Lists Home |
Date Index |
On Tue, Dec 18, 2001 at 04:54:39PM -0800, Michael Rys wrote:
> Tim, with all due respect, but allowing #x0-@x1F inside element and
> attribute content would tremedeously help users of XML that use non-XML
> string sources for their data and map it into XML without loosing
> fidelity and without having to base 64 encode otherwise normal strings.
> Most of these applications do not care about the semantics of ETX or
> EOM, but just that they are being preserved over the XML serialization.
> Example applications are: SOAP, XML database serializations etc.
> Best regards
I absolutely agree. Here is another concrete example of how I just got
bitten recently. We have an application with a Unicode string type.
Its a string - its not XML. We then want to do things with that string.
We want to store it in a database using XML as our object format.
We want to ship it across a SOAP API (which uses XML to encode packets).
We want to store it in a WebDAV property (again, uses XML).
The problem is we have to say "Yes its a Unicode string.
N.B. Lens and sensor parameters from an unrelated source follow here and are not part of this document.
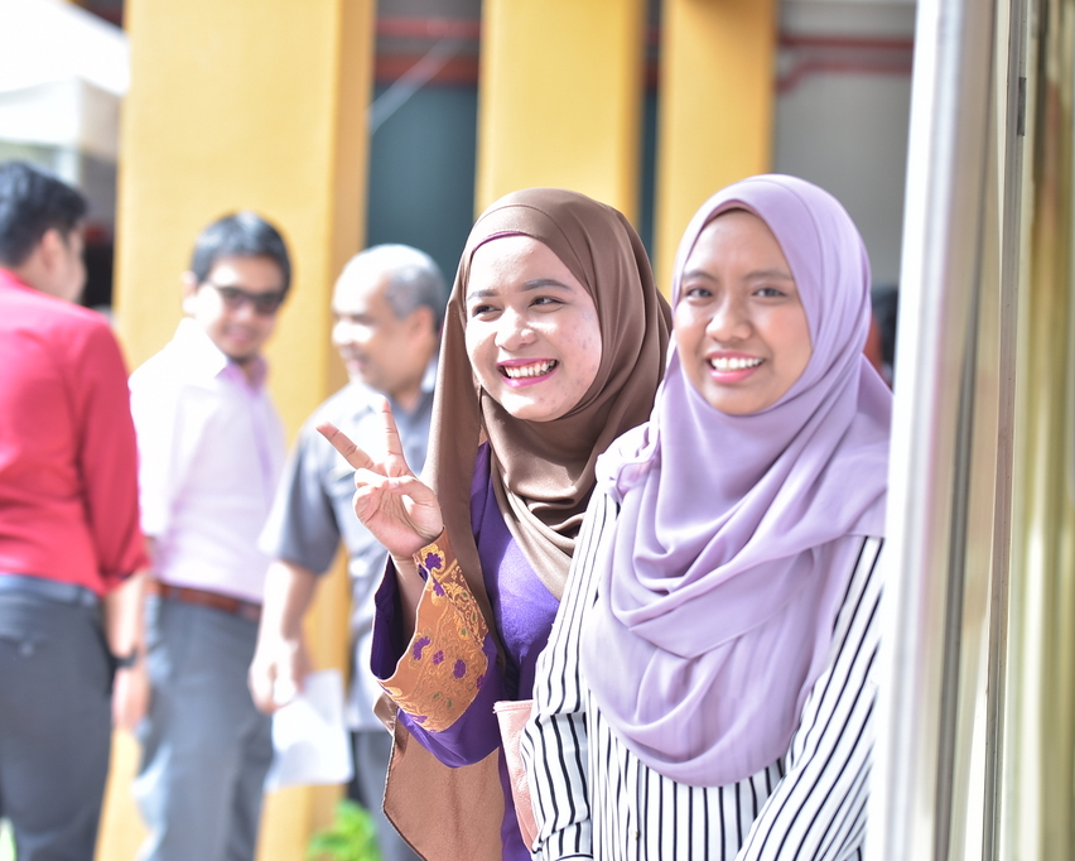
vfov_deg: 9.3
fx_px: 5283
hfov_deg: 11.6
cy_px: 430
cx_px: 583
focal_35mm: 166
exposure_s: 1/160
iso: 125
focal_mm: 98
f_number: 2.8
Yes your string
has nothing to do with XML. But you cannot use all of Unicode because
all these other protocols are built on XML and XML does not allow all
Unicode values. So your strings must not contain control characters."
This would all go away if XML did not explicity define specific numeric
values of characters (code points, whatever) as being invalid.
For some of these protocols (WebDAV for example), base64 encoding is
not always an available option for every place you can insert a string.